6. The PDC looks (a bit) like a Fourier transform of the discrete-time AR dynamics for a given state and “edge” of the network. When you integrate the PDC over all frequencies, as described in Sec 3.7, are you effectively performing something like an inverse Fourier transform? Please discuss the interpretation of the integrated PDC.

Yes, the integrated PDC magnitude (word added in revision) is the zero-lag term of the inverse Fourier transform: $\sum_f |\pi|_{zjk}(f)=\sum_f|\pi|_{zjk}(f)e^{if0}=|\tilde{\pi}|_{zjk}(t=0)$. Without the magnitude or the normalization, this would retrieve the autoregressive coefficient at zero lag, which is zero by construction. However, the magnitude and normalization change the picture. Since the PDC normalization emphasizes the outgoing signals from node k at frequency f, the integrated PDC magnitude reflects the total outbound strength to a given target, at all frequencies.

7. Figure 3D has many blank panels. Please fix. (If the correlations are effectively zero then say so in text and omit the blank panels.) Also, Figure 3 caption overlaps the page number.

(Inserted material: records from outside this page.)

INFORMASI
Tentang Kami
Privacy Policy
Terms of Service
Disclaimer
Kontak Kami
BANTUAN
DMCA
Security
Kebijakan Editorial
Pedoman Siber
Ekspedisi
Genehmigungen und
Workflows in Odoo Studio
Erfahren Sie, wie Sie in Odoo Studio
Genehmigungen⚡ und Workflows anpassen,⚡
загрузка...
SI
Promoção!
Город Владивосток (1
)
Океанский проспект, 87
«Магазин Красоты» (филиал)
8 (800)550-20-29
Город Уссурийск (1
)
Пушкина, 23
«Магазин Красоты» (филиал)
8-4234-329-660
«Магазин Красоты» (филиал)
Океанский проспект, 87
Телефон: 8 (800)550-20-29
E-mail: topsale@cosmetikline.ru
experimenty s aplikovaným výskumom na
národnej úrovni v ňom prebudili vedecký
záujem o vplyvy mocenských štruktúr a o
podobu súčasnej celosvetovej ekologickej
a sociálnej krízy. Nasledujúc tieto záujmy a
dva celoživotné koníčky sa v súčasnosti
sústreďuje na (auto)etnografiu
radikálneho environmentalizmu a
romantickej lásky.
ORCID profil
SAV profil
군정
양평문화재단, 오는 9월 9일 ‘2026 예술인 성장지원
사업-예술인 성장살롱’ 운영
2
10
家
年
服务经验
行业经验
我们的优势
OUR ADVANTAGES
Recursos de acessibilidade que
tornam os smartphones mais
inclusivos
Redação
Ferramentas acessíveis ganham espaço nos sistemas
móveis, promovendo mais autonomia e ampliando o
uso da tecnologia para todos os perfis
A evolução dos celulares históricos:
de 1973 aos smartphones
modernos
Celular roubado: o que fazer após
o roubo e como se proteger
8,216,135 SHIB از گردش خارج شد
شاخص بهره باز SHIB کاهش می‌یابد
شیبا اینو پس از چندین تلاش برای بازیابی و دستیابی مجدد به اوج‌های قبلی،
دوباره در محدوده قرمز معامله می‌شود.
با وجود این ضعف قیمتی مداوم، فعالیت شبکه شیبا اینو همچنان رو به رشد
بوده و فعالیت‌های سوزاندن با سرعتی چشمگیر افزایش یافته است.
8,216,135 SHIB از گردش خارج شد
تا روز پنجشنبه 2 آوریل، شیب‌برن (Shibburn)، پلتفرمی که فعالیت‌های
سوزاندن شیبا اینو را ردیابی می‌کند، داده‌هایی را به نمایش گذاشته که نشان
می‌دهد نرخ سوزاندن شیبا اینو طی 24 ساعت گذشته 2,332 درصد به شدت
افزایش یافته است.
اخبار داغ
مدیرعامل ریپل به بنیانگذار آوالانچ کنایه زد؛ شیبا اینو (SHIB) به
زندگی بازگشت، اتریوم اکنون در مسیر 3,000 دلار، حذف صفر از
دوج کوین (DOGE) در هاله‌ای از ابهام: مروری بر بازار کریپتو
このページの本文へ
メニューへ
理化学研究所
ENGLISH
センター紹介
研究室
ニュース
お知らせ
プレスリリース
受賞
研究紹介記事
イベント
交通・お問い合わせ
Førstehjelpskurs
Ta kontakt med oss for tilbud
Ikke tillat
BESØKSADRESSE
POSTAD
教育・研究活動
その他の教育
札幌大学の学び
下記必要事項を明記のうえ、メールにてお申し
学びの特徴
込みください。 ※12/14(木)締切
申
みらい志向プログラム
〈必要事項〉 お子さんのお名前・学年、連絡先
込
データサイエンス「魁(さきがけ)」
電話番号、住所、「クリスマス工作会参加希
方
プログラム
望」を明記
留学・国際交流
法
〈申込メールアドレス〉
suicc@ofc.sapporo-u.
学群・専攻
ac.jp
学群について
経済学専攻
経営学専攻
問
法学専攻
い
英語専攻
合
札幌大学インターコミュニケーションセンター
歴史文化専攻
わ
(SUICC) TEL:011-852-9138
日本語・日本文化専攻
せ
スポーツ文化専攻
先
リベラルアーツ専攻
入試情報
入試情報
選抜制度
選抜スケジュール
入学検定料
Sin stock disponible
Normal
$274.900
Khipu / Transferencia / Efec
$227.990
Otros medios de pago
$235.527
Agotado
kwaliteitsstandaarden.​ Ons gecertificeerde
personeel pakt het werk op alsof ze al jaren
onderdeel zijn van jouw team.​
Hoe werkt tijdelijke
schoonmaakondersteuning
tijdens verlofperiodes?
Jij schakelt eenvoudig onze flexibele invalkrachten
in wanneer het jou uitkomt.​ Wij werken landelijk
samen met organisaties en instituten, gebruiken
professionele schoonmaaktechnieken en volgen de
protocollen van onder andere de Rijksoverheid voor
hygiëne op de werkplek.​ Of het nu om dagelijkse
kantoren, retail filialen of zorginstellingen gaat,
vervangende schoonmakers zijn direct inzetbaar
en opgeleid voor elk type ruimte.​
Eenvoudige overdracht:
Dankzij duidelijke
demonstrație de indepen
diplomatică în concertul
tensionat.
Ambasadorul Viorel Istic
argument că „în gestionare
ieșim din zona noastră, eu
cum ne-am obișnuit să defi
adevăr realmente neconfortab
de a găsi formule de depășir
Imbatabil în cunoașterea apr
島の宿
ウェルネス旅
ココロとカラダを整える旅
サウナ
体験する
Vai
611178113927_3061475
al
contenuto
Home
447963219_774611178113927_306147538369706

These panels were not blank, but actually showed that residuals were quite low. However, since these low residuals were not visually informative, we have removed those panels and stated so in the text:

>> “For the SNRs tested, the residual temporal correlations between data and model fit are small, indicating that the model is reasonable even for low SNR.” (page 15)

8. Please show the BIC curves for choosing the number of states and lags and compare to held-out log likelihood (marginalizing out the discrete states). In many real world analyses, the held-out log likelihood continues to increase as states are added. Does that happen here as well, but not enough to overcome the BIC complexity penalty?

We added a model comparison showing the BIC and held-out likelihood in Fig. 5. As mentioned by the reviewer, the likelihood continues to increase as states are added, neutralizing the BIC complexity penalty. Using a minimum threshold for the decrease in BIC, we find 4 states and AR order of 3 to be optimal, as mentioned in the Results (page 19).

9. The text says the inferred networks are similar across patients, but the network comparisons for the ARHMM in Fig 8B look very different. Please explain and quantify the similarities. How are you fitting the model for multiple patients? Are they fit simultaneously or fit separately and the aligned post-hoc with, e.g., the Hungarian algorithm?

Models were fit to each patient separately. We define the dissimilarity between two matrices, A and B, through the Frobenius norm of their difference (Eq. 7), as described in the methods section:

>> “In order to compare the states across subjects, we define a dissimilarity score based on a distance, d(A,B), between two matrices of integrated PDC magnitudes:

$$d(A,B) = \| \frac{A}{\|A\|_F} - \frac{B}{\|B\|_F}\|$$

where $\|A\|_F=\sqrt{\sum_{ij}|A_{ij}|^2}}$ denotes the Frobenius norm. We calculate this difference for all pairs of states for different subjects.” (page 16)

We have now added panel C to Figure 6 to quantify these dissimilarities between all pairs of states, both within a subject and across subjects. Although network state structures differ across subjects, corresponding states do have the closest match.